"Make Black Wall Street great again": Tulsa commemorates Juneteenth with rally
Thousands celebrated Juneteenth in Tulsa's historic Greenwood District on Friday. Festivities and demonstrations occurred throughout the day, and and Reverend Al Sharpton gave the keynote address, CBS Tulsa affiliate KOTV reports.
"It's going to take more than a lot of threats and backfighting and a crooked criminal justice system to stop us," Sharpton said Friday night. "They put our forefathers on blocks and sold us like a bar of soap, and we never stopped fighting. They took our names to where we don't know our names — we are named after those who owned our forefathers. But even nameless, we never stopped fighting."
The Tulsa World reported that organizers said Sharpton had received death threats for coming to the city. Tiffany Crutcher, one of the organizers of this year's event, told the Tulsa World that Sharpton was "very concerned."
"He really doesn't want to come out of his trailer. His phone has been inundated with threatening calls," Crutcher said. "But we are not going to let hate and threats, bigotry and racism deter us."
The event was held on the eve of President Trump's planned rally in the city. Sharpton addressed Mr. Trump's presence, telling the crowd, "When I hear people walking around and talking about Make America Great Again, give me the date America was great for everybody?... We are the ones, you that are marching in Selma, you that are marching all over America, you are the ones who are making America great for the first time."
The sentiment was shared by one demonstrator who walked through the festivities saying "you ain't making America great again until you make Black Wall Street great again," according to KOTV. In 1921, the prosperous Greenwood area was known as "Black Wall Street" until white Tulsans attacked their neighbors in one of the worst race massacres in American history. More than 300 people were killed and the neighborhood was burned to the ground.

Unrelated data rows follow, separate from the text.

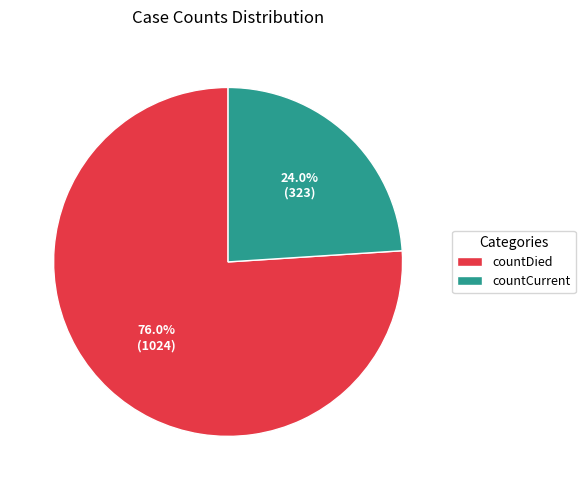

The countDied slice represents 76% of the pie. True or false?

True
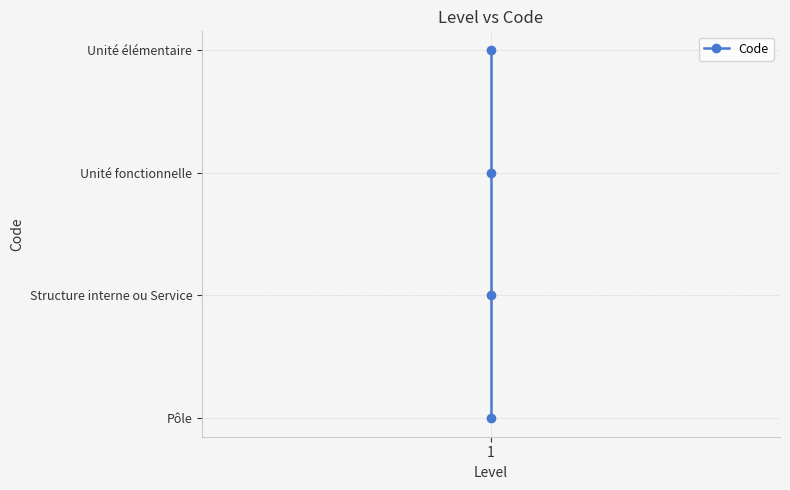

Does the chart display data point markers on the line(s)?

Yes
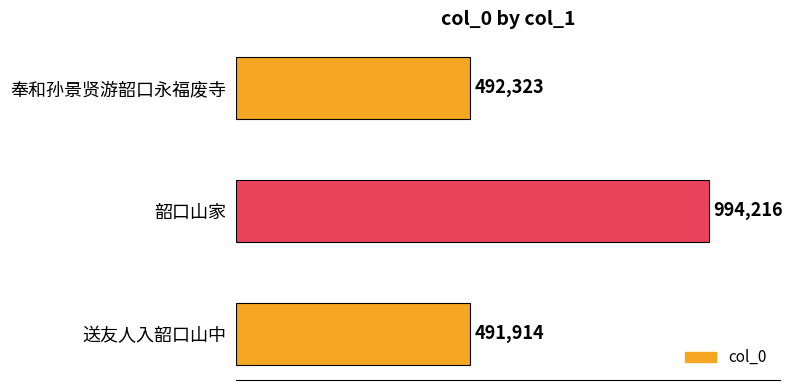

What is the change in value from 奉和孙景贤游韶口永福废寺 to 韶口山家?

+501893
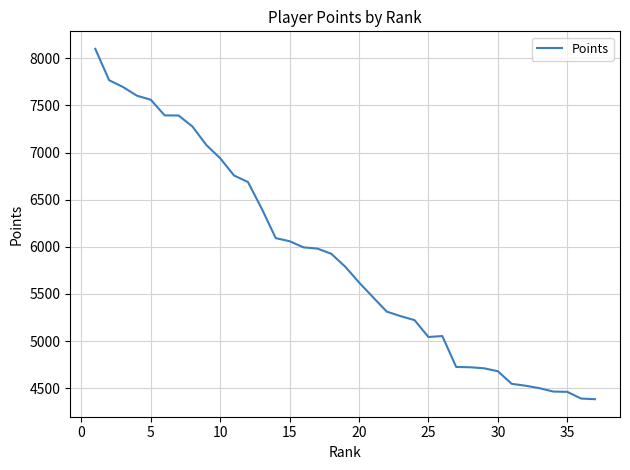

What is the difference between the maximum and minimum values?

3717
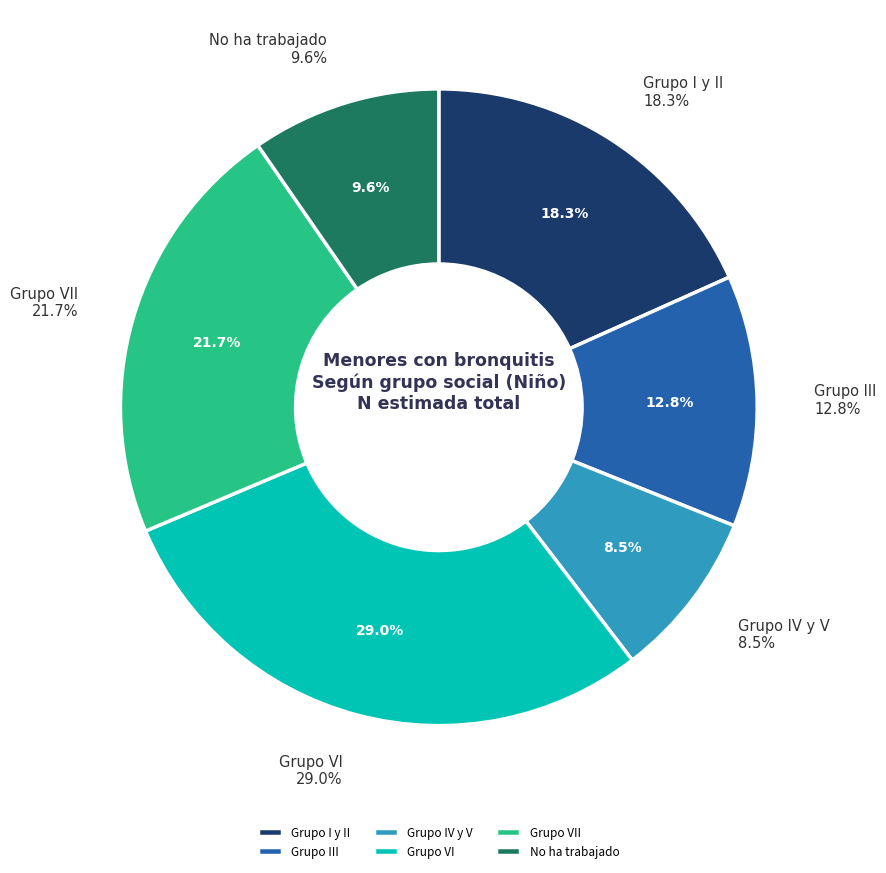

Which slice is the smallest?

Grupo IV y V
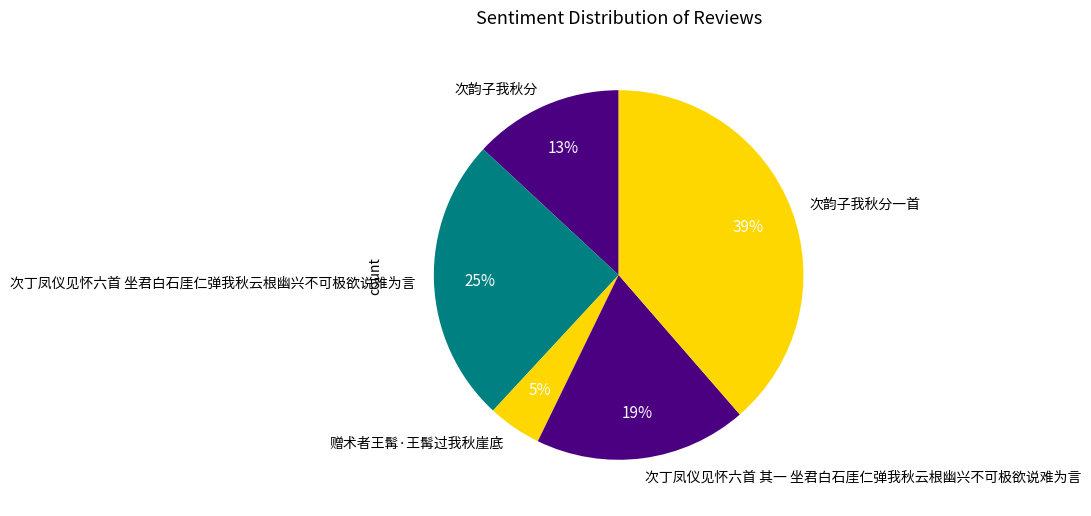

Is there any slice that represents more than half of the pie?

No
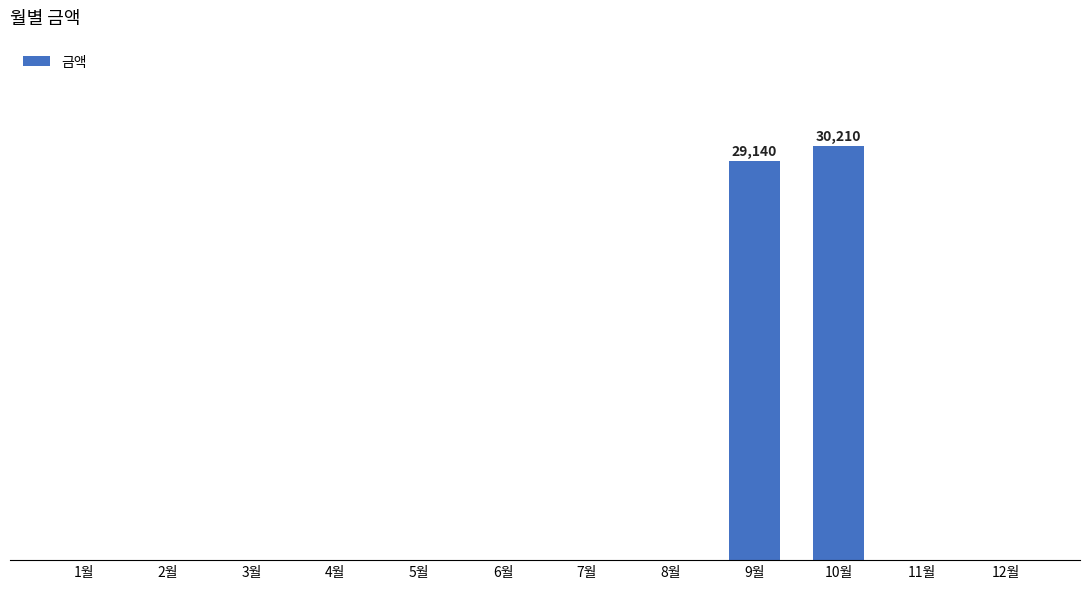

Between 12월 and 3월, which is larger?

12월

Local volunteer Laura Bellis told KOTV that "it felt really important for the community to come together and be able to put on something that people can really commemorate, celebrate and do so again in as safe a way as possible to create a positive space for our city, especially right now."
Meanwhile, Mr. Trump's Tulsa rally is his first since the outbreak of the coronavirus pandemic. Mr. Trump's rally had initially been scheduled for Friday, but was later pushed to Saturday. Mr. Trump tweeted the date was changed "out of respect for this Holiday, and in observance of this important occasion and all that it represents."
Ahead of Mr. Trump's visit, Mayor G.T. Bynum declared a civil emergency, establishing a 10 p.m. curfew. But Mr. Trump tweeted Friday afternoon that there would be no curfew.
Juneteenth commemorates the day the Union General Gordon Granger arrived in Galveston, Texas, the last outpost in the U.S. where people were enslaved, and freed the people kept as slaves. Texas had kept approximately 250,000 black people enslaved for two and a half years after the Emancipation Proclamation became law in 1863.
Since 1866, parades and barbecues have been a staple of black communities from Houston and San Antonio to Chicago and Little Rock.